Trypanosoma cruzi (T. cruzi) and Trypanosoma brucei (T. brucei) urgently demand innovative drug development due to their impact on public health worldwide. Their cysteine proteases, Cruzain (CRZ) and the T. brucei Cathepsin L-like protease (TbrCATL) are established drug targets for these parasites. In this study, our coumarin-3-thiosemicarbazones demonstrated nanomolar IC values (22-698 nM) toward these proteases. Against T. cruzi amastigotes and T. brucei trypomastigotes, LASF-01 displayed a promising result. Herein, MCG-02, the most potent TbrCATL inhibitor, underwent comprehensive analyses, including cytotoxicity assessments and in vitro tests. Molecular dynamics (MD) simulations and a multiscale Quantum Mechanics/Quantum Mechanics (QM/QM) approach were used to generate insights into their binding modes. These suggested that MCG-02 could be a reversible, competitive covalent inhibitor. Further, confirmatory assays were experimentally performed changing different parameters to prove its efficacy. Additionally, the predicted pharmacokinetic profile showed that there is no violation of the Lipinski rule of five. Notably, coumarin-3-thiosemicarbazone hybrids emerged as promising candidates for designing highly active inhibitors against CRZ and TbrCATL. Overall, the integration of in silico and experimental approaches enhanced our understanding regarding the binding modes of MCG-02, which were experimentally corroborated, providing valuable insights for future drug development.

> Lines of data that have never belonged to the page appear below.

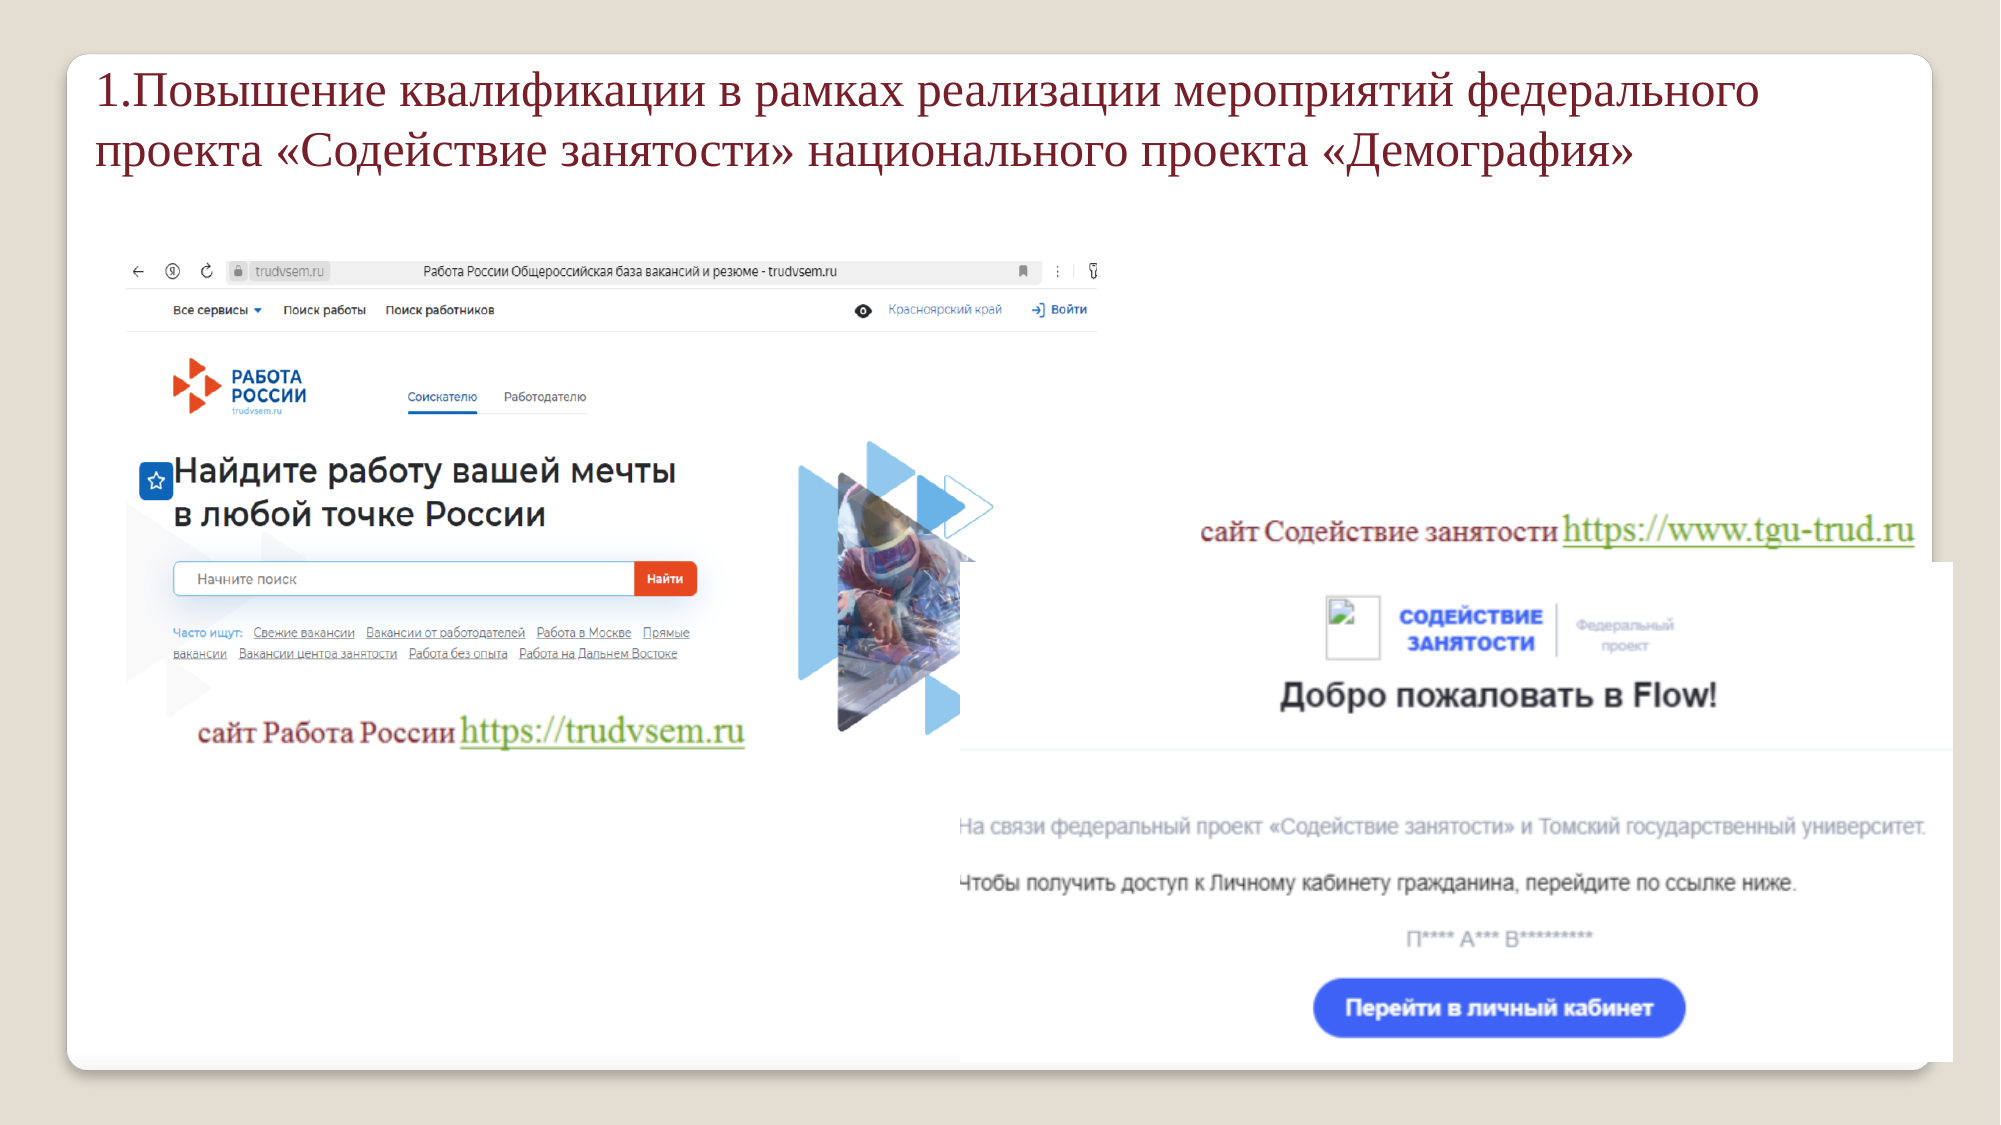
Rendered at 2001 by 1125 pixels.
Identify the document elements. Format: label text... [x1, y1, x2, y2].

picture [126, 261, 1953, 1062]
text_box 1.Повышение квалификации в рамках реализации мероприятий федерального проекта «Содействие занятости» национального проекта «Демография» [80, 48, 1902, 184]
picture [1200, 508, 1928, 555]
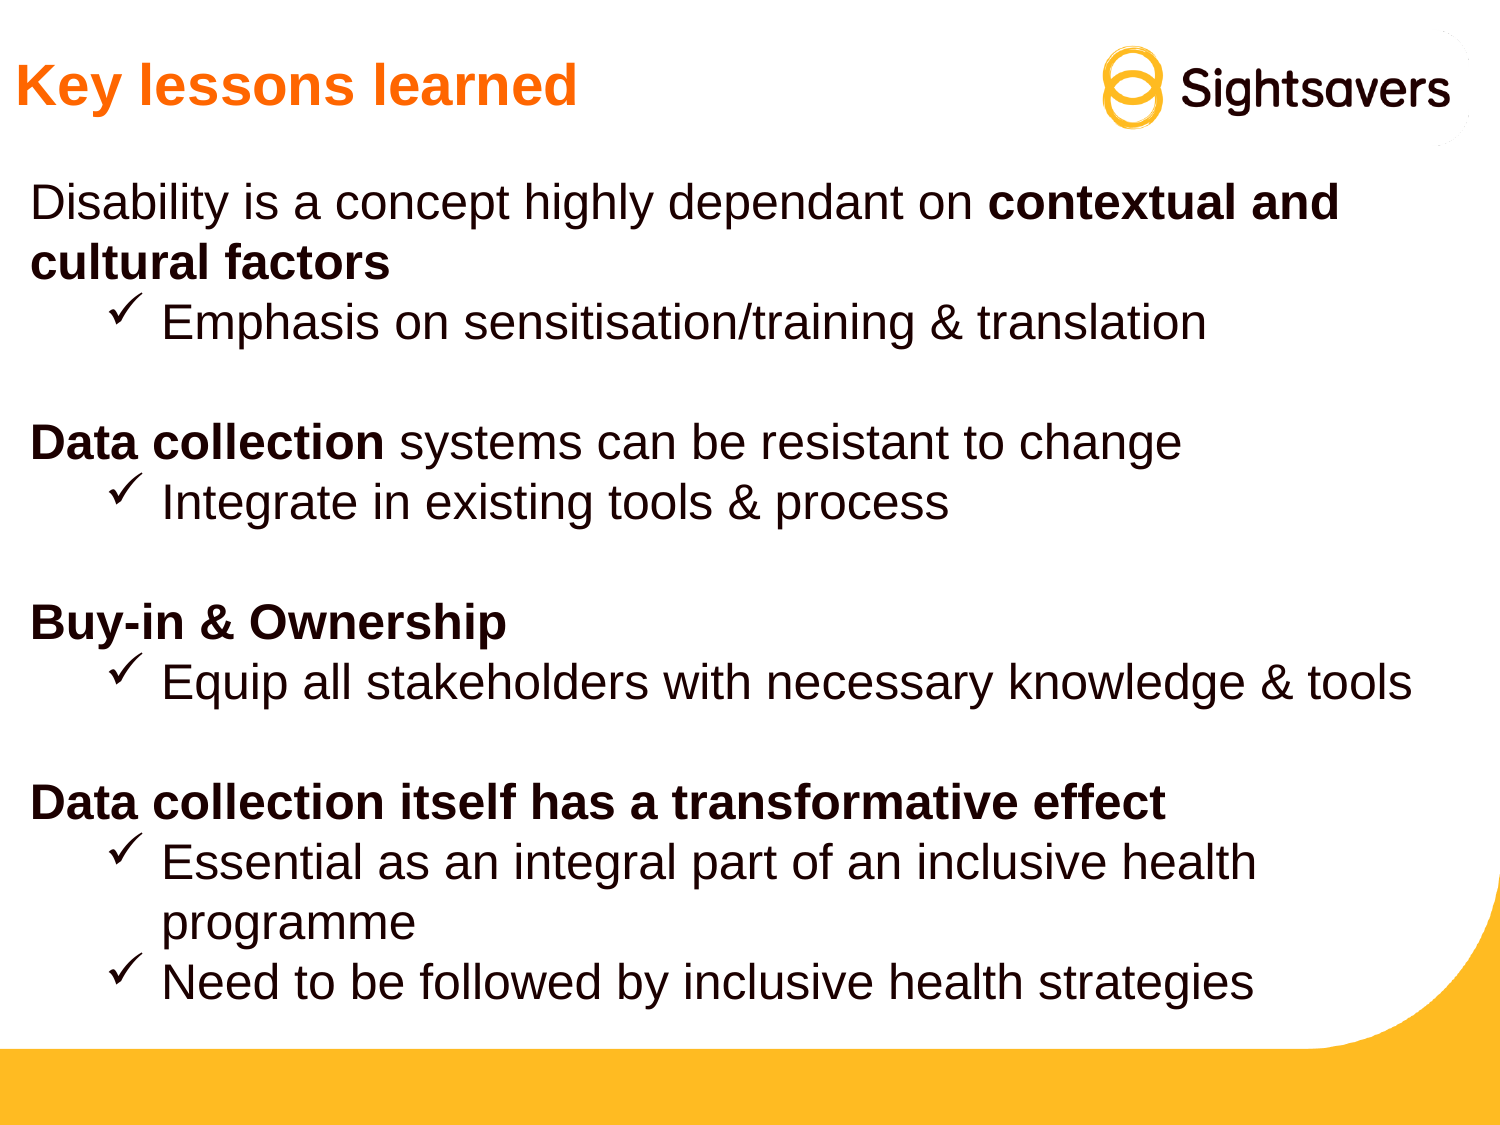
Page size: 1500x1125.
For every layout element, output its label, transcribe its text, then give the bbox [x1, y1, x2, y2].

title Key lessons learned [15, 46, 1105, 161]
picture [0, 0, 1500, 1125]
text_box Disability is a concept highly dependant on contextual and cultural factors Emphasis on sensitisation/training & translation Data collection systems can be resistant to change Integrate in existing tools & process Buy-in & Ownership Equip all stakeholders with necessary knowledge & tools Data collection itself has a transformative effect Essential as an integral part of an inclusive health programme Need to be followed by inclusive health strategies [14, 162, 1485, 1125]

克氏锥虫(T. cruzi)和布氏锥虫(T. brucei)因其对全球公共卫生的影响,迫切需要创新药物研发。它们的半胱氨酸蛋白酶,即克氏锥虫蛋白酶(CRZ)和布氏锥虫组织蛋白酶L样蛋白酶(TbrCATL),是这些寄生虫已确定的药物靶点。在本研究中,我们的香豆素-3-硫代氨基脲对这些蛋白酶表现出纳摩尔级的IC值(22 - 698 nM)。针对克氏锥虫无鞭毛体和布氏锥虫锥鞭毛体,LASF - 01显示出有前景的结果。在此,最有效的TbrCATL抑制剂MCG - 02进行了全面分析,包括细胞毒性评估和体外试验。利用分子动力学(MD)模拟和多尺度量子力学/量子力学(QM/QM)方法深入了解它们的结合模式。这些结果表明MCG - 02可能是一种可逆的、竞争性共价抑制剂。此外,通过改变不同参数进行了实验性的验证试验以证明其有效性。另外,预测的药代动力学概况表明没有违反Lipinski五规则。值得注意的是,香豆素-3-硫代氨基脲杂化物成为设计针对CRZ和TbrCATL的高活性抑制剂的有前景的候选物。总体而言,计算机模拟和实验方法的结合增强了我们对MCG - 02结合模式的理解,这在实验中得到了证实,为未来的药物研发提供了有价值的见解。